P.S. Не бужу, уж очень сладко спишь. По-прежнему люблю, Роберт»
Ошарашенно пробегая по пяти строчкам вновь и вновь, словно в поисках ключа от ребуса, я тщетно пыталась сосредоточиться.
Бух! Бух! Бух!
Гул сердца, шум в голове. Ночнушка взмокла и гадко прилипла к телу.
– Он ушел! – наконец удалось облечь в форму мысль, распадающуюся на атомы. Желудок вмиг свело судорогой.
Сколько раз я пыталась это сделать… Мучительно рвалась прочь. А он просто положил листок и исчез, струсив даже разбудить!
На полу валялась скомканной другая записка, написанная мной пару месяцев назад.

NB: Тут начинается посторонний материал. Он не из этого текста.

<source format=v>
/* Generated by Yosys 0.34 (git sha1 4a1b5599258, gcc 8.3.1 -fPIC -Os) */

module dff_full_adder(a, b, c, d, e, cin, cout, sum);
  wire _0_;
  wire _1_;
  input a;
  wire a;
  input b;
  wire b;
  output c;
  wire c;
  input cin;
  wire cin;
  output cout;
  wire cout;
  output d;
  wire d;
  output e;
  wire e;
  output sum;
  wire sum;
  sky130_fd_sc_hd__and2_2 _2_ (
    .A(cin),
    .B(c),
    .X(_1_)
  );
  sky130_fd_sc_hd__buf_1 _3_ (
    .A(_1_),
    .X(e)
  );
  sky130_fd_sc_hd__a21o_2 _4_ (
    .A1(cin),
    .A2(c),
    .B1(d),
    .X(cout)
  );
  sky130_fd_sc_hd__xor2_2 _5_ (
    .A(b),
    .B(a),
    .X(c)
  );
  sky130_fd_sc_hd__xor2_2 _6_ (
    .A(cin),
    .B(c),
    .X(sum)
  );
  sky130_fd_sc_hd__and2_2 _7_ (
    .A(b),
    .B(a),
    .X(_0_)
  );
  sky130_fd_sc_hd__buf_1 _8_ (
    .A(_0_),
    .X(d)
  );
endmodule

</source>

Не нужно было даже наклоняться, что бы узнать ее.
«Роберт, освободи меня, уйди, наконец! Что же ты вцепился в меня бульдожьей хваткой? Ты же видишь, что я слаба и никогда не смогу покинуть тебя, но ты, ты ведь другой…»
Другой! Чужой! Родной! Где ты?!
И вдруг мир словно онемел, перестал звучать. Невидимый дирижер взмахнул палочкой, оркестр застыл безмолвно.

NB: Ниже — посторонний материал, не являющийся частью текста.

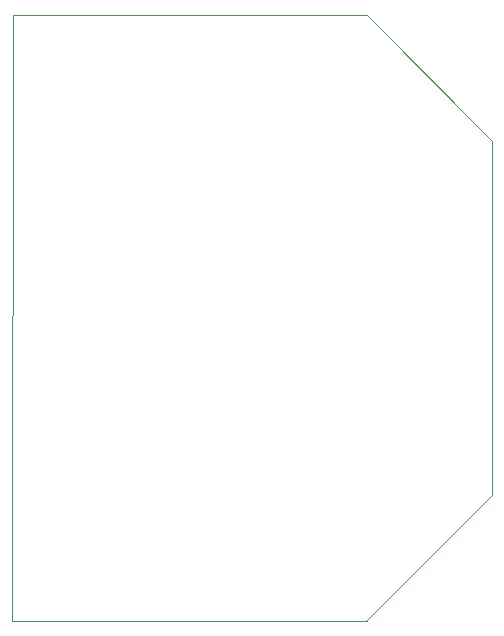
<source format=gbr>
G04 #@! TF.GenerationSoftware,KiCad,Pcbnew,8.0.3*
G04 #@! TF.CreationDate,2024-06-28T16:30:35+02:00*
G04 #@! TF.ProjectId,Playstation 2 breakout,506c6179-7374-4617-9469-6f6e20322062,rev?*
G04 #@! TF.SameCoordinates,Original*
G04 #@! TF.FileFunction,Profile,NP*
%FSLAX46Y46*%
G04 Gerber Fmt 4.6, Leading zero omitted, Abs format (unit mm)*
G04 Created by KiCad (PCBNEW 8.0.3) date 2024-06-28 16:30:35*
%MOMM*%
%LPD*%
G01*
G04 APERTURE LIST*
G04 #@! TA.AperFunction,Profile*
%ADD10C,0.050000*%
G04 #@! TD*
G04 APERTURE END LIST*
D10*
X155403350Y-102329952D02*
X155420049Y-51086049D01*
X185403350Y-102329952D02*
X155403350Y-102329952D01*
X185420049Y-102299253D02*
X196026651Y-91692651D01*
X196026651Y-61692651D02*
X185420049Y-51086049D01*
X185420049Y-51086049D02*
X155420049Y-51086049D01*
X196026651Y-91692651D02*
X196026651Y-61692651D01*
M02*

</source>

Подобное случалось со мной раньше. В момент крайнего волнения, вместо проявления бурных эмоций, организм срабатывал чудовищной заторможенностью. На какой-то промежуток время провисало мокрой бельевой веревкой. Выпадая из обычного хода событий, я со стороны наблюдала за мутной пеленой, обволакивающей все вокруг. Страх, привязанность, тоска исчезали бесследно, уступая место бесчувственному омерзительному отчуждению. Целостность нарушалась, действительность разлагалась на мелкие детали, становясь одеялом из разношерстных лоскутов. То, что еще вчера никогда бы не попало в поле зрения по причине совершенно мизерной вероятности быть замеченным, сегодня превращалось в гигантскую деталь, выплывало на первый план, как корабль-призрак из тумана.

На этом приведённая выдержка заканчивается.